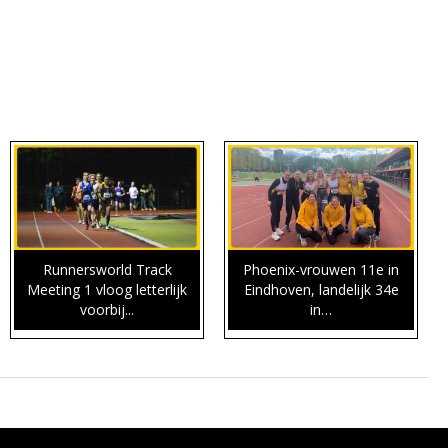
Runnersworld Track
Phoenix-vrouwen 11e in
Meeting 1 vloog letterlijk
Eindhoven, landelijk 34e
voorbij...
in…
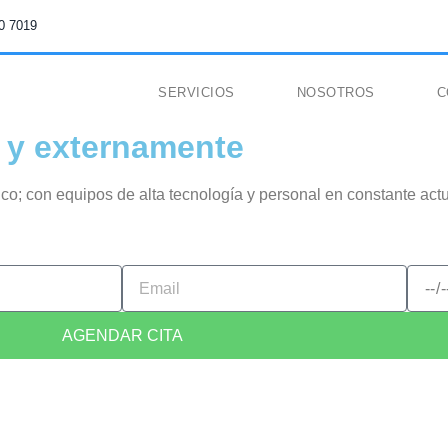
0 7019
SERVICIOS
NOSOTROS
C
 y externamente
dico; con equipos de alta tecnología y personal en constante ac
AGENDAR CITA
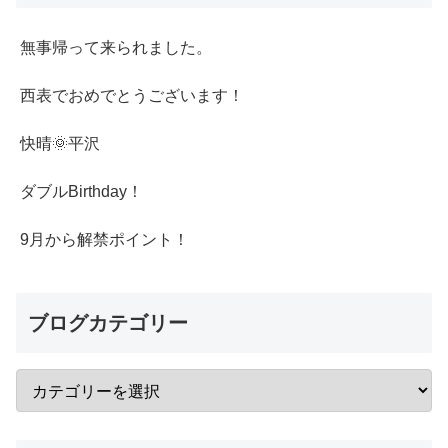
無事帰って来られました。
西表でおめでとうございます！
快晴🌞平沢
ダブルBirthday！
9月から解禁ポイント！
ブログカテゴリー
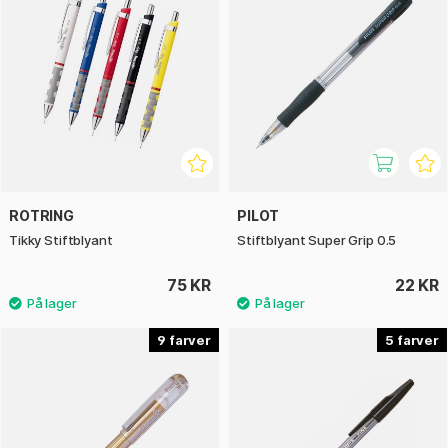
ROTRING
PILOT
Tikky Stiftblyant
Stiftblyant Super Grip 0.5
75 KR
22 KR
9
5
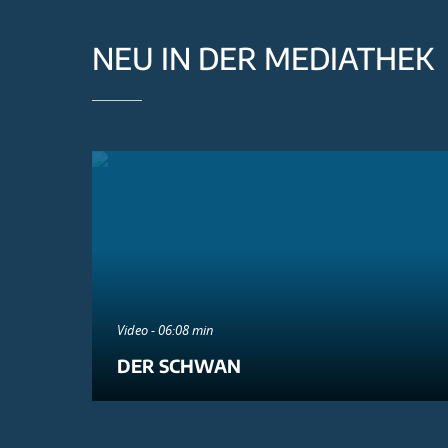
NEU IN DER MEDIATHEK
Video - 06:08 min
DER SCHWAN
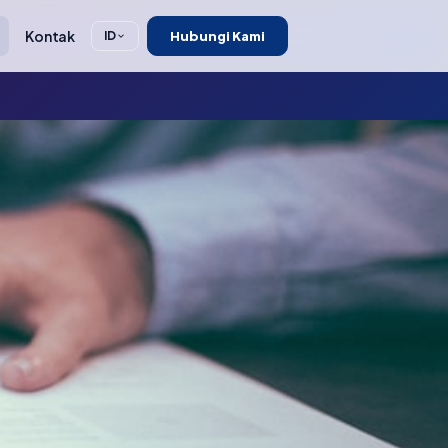
Kontak
Hubungi Kami
ID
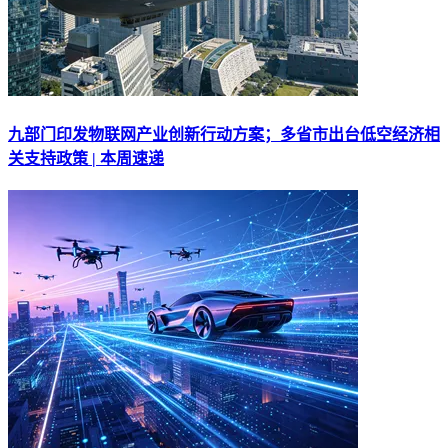
九部门印发物联网产业创新行动方案；多省市出台低空经济相
关支持政策 | 本周速递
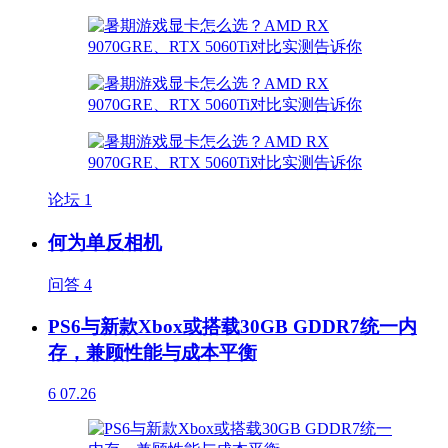
论坛
1
何为单反相机
问答
4
PS6与新款Xbox或搭载30GB GDDR7统一内
存，兼顾性能与成本平衡
6
07.26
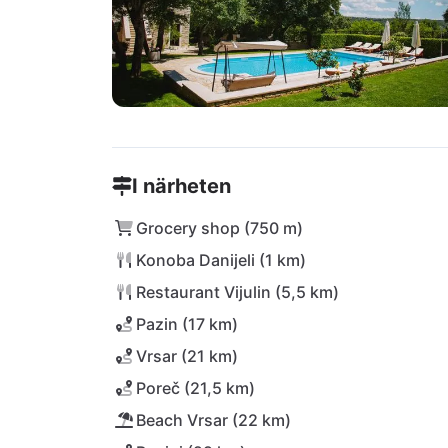
I närheten
Grocery shop (750 m)
Konoba Danijeli (1 km)
Restaurant Vijulin (5,5 km)
Pazin (17 km)
Vrsar (21 km)
Poreč (21,5 km)
Beach Vrsar (22 km)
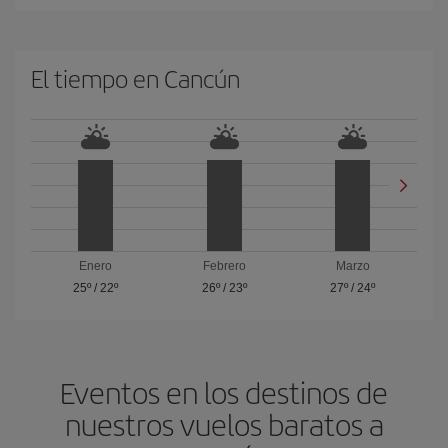
El tiempo en Cancún
Enero
Febrero
Marzo
25º
/
22º
26º
/
23º
27º
/
24º
Eventos en los destinos de
nuestros vuelos baratos a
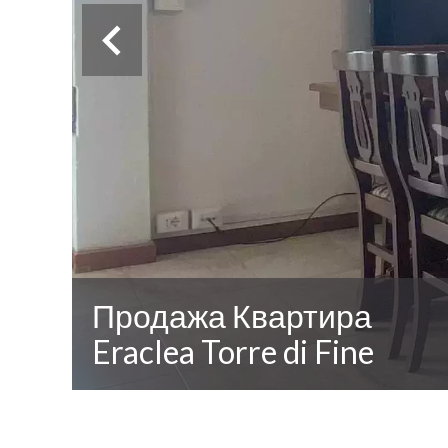
Продажа Квартира
Eraclea Torre di Fine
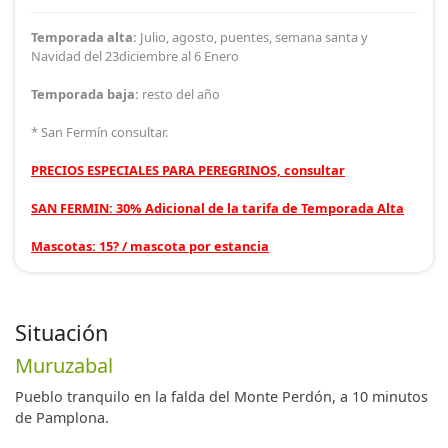
Temporada alta:
Julio, agosto, puentes, semana santa y
Navidad del 23diciembre al 6 Enero
Temporada baja:
resto del año
* San Fermín consultar.
PRECIOS ESPECIALES PARA PEREGRINOS, consultar
SAN FERMIN: 30% Adicional de la tarifa de Temporada Alta
Mascotas: 15? / mascota por estancia
Situación
Muruzabal
Pueblo tranquilo en la falda del Monte Perdón, a 10 minutos
de Pamplona.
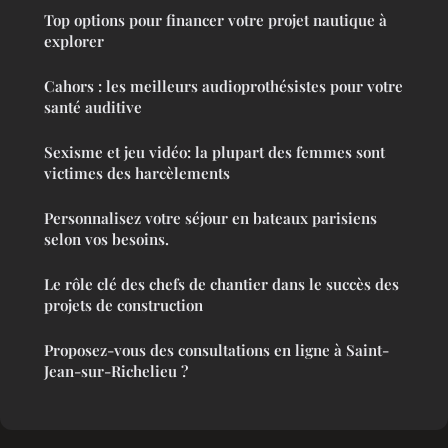
Top options pour financer votre projet nautique à
explorer
Cahors : les meilleurs audioprothésistes pour votre
santé auditive
Sexisme et jeu vidéo: la plupart des femmes sont
victimes des harcèlements
Personnalisez votre séjour en bateaux parisiens
selon vos besoins.
Le rôle clé des chefs de chantier dans le succès des
projets de construction
Proposez-vous des consultations en ligne à Saint-
Jean-sur-Richelieu ?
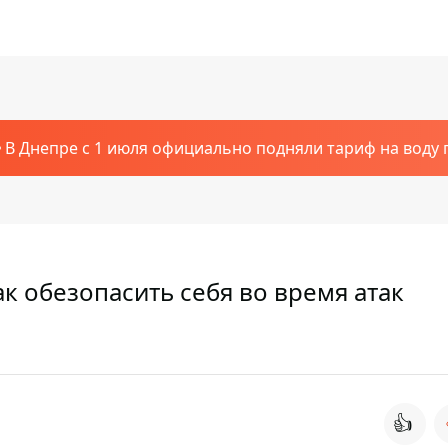
В Днепре с 1 июля официально подняли тариф на воду п
к обезопасить себя во время атак
👍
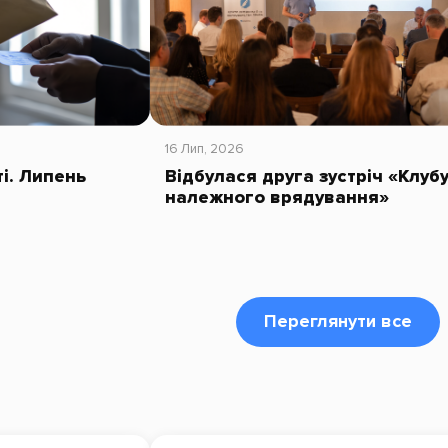
16 Лип, 2026
ті. Липень
Відбулася друга зустріч «Клуб
належного врядування»
Переглянути все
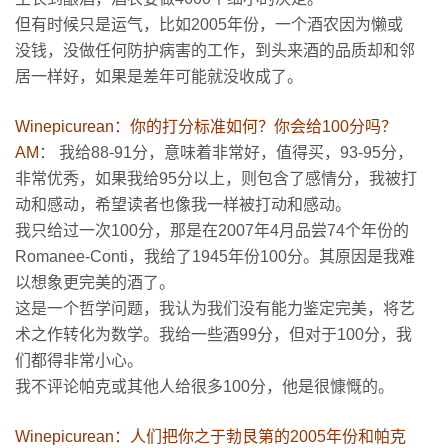
但有时候只是运气，比如2005年份，一个酒农因为懒或
没钱，没做任何防护病害的工作，到头来酒的品质却和邻
居一样好，如果是差年可能就没收成了。
Winepicurean：你的打分标准如何？你会给100分吗？
AM
： 我给88-91分，意味着非常好，值得买，93-95分，
非常优秀，如果我给95分以上，则包含了感情分，我被打
动和感动，希望读者也像我一样被打动和感动。
我只给过一次100分，那是在2007年4月品尝74个年份的
Romanee-Conti，我给了1945年份100分。其原因是我难
以想象更完美的酒了。
这是一个哲学问题，我认为我们没有能力鉴定完美，将艺
术之作转化为数学。我给一些酒99分，但对于100分，我
们都得非常小心。
我不评论帕克或其他人给很多100分，他是很慷慨的。
Winepicurean：人们把你之于勃艮第的2005年份和帕克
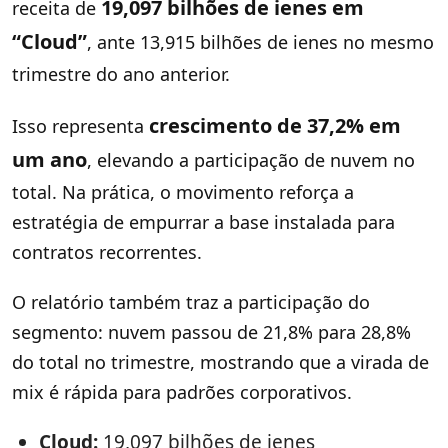
19,097 bilhões de ienes em
receita de
“Cloud”
, ante 13,915 bilhões de ienes no mesmo
trimestre do ano anterior.
crescimento de 37,2% em
Isso representa
um ano
, elevando a participação de nuvem no
total. Na prática, o movimento reforça a
estratégia de empurrar a base instalada para
contratos recorrentes.
O relatório também traz a participação do
segmento: nuvem passou de 21,8% para 28,8%
do total no trimestre, mostrando que a virada de
mix é rápida para padrões corporativos.
Cloud:
19,097 bilhões de ienes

● ● ● ● ●

> Written task
Your answer should consist of all lines above that include the string "pour".

> Response
Top options pour financer votre projet nautique à
Cahors : les meilleurs audioprothésistes pour votre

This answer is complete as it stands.